Skip to content

Developer Tips: Optimizing Your Vulcan Code

Caitrin Armstrong edited this page Apr 29, 2019 · 4 revisions

The DataLoader

The DataLoader, part of PyTorch's utils.data module, is an incredibly powerful tool for sampling your data. Rather than provide a dataset directly to Vulcan's .fit and other functions, providing a DataLoader allows you to specify batch sizes, samplers and more. There are several parameters related to optimizing your code to your dataset, batch size, and computation resource availability. We do not cover parameters related to sampling, although this too affects training speed, as more complex samplers take more time (although usually trivial).

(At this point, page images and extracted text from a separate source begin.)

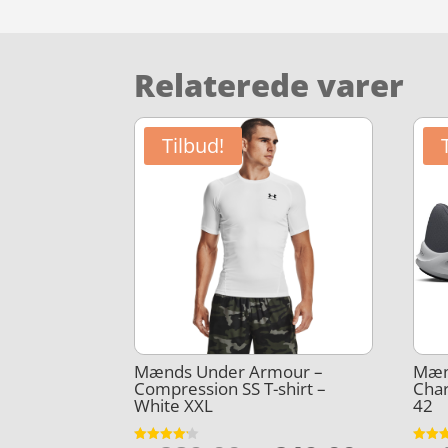
Relaterede varer
Tilbud!
Mænds Under Armour –
Mæn
Compression SS T-shirt –
Char
White XXL
42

  1. batch_size: how many samples to load. As the default is 1, you probably want to set this.
  2. num_workers: how many subprocesses to use for data loading. The default is 0, meaning that the data will be loaded in the main process. This best value for this is best identified through experimentation, although some on the PyTorch forums suggest 4*#GPUs. This value relates to the number of subprocesses on the CPU that prepare the data for loading on the GPU, ahead of use by the model (on the GPU). Watch your CPU resources to gauge what may be appropriate. Setting this value >0 isn't going to matter for small datasets, or for large batch sizes (nothing to prepare), and may in fact result in a slow down.
  3. pin_memory If set to True (default False) the data loader will copy tensors into pinned memory on the CPU (think of this as a staging area), before copying to the GPU. May result in a slowdown if you have small batch sizes. This copy process can then be performed asynchronously when we use .to on the data in _train_epoch, seeing as we have enabled non_blocking = True.

Other tips and tricks

  1. If you have a consistent input size (i.e. not variable sentence length or input images) AND no need for determinacy then you can set

torch.backends.cudnn.benchmark = True

This allows the inbuilt cudnn auto-tuner to go into benchmark mode and find the best algorithm for processing your data on your machine.

  1. If you have data in numpy that you will put on the GPU as a tensor, use from_numpy, as explained here - the two variables will then share memory, changes in one will be reflected in the other.